(Dataset entries)
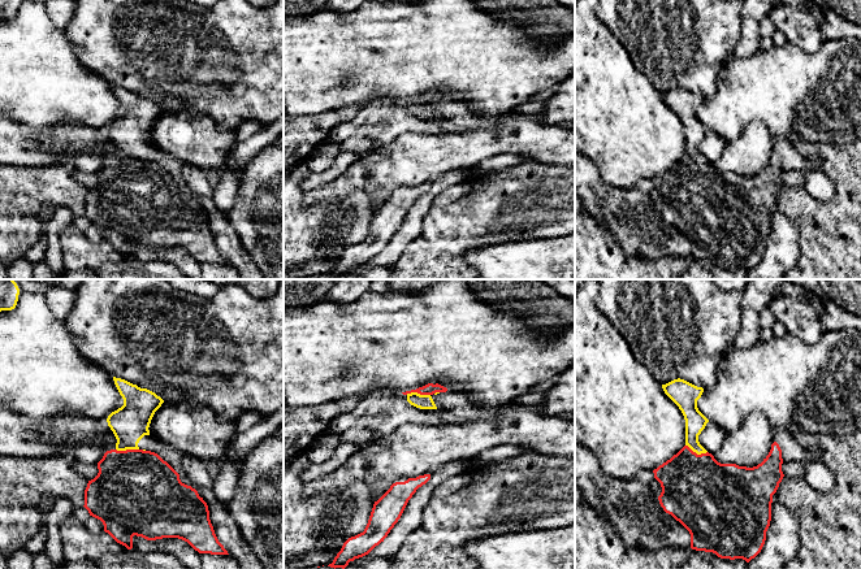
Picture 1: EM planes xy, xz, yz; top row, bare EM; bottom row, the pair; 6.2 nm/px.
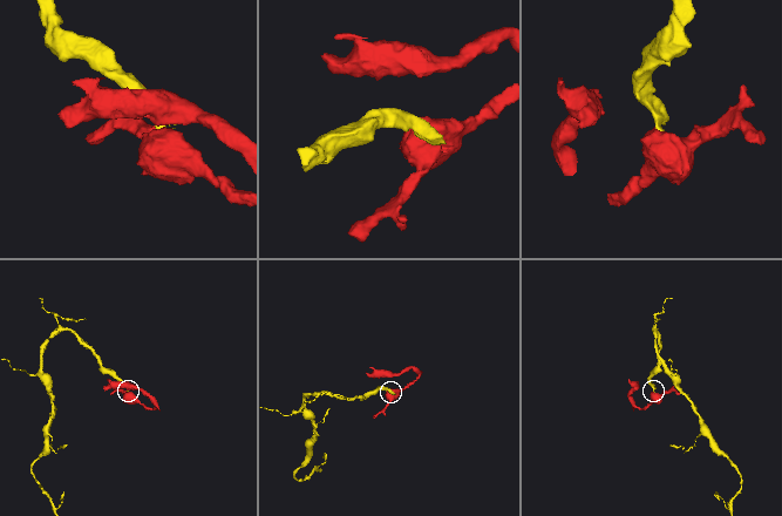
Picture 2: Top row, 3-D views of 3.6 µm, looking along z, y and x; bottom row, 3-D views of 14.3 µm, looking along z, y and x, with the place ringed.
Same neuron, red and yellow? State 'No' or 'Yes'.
Yes

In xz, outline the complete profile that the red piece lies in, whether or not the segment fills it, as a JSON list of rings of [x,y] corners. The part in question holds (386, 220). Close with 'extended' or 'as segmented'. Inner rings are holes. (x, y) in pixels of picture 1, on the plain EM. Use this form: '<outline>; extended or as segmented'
[[[430,183],[395,191],[373,213],[368,233],[363,242],[349,247],[328,275],[345,278],[350,270],[368,264],[388,246],[401,227],[408,209],[419,196],[430,188]]]; as segmented

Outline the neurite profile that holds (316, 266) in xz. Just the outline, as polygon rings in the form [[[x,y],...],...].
[[[342,255],[329,256],[326,259],[312,259],[303,265],[299,265],[287,272],[287,279],[302,279],[307,277],[316,277],[329,274],[333,272]]]

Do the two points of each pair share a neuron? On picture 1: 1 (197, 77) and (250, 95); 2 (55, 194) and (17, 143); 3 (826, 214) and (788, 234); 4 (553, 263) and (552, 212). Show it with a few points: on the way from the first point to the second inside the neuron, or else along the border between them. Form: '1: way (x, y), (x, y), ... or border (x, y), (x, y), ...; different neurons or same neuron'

Task brief:
Make a list of all lines in the data that contain "bottom".

Final answer:
Picture 1: EM planes xy, xz, yz; top row, bare EM; bottom row, the pair; 6.2 nm/px.
Picture 2: Top row, 3-D views of 3.6 µm, looking along z, y and x; bottom row, 3-D views of 14.3 µm, looking along z, y and x, with the place ringed.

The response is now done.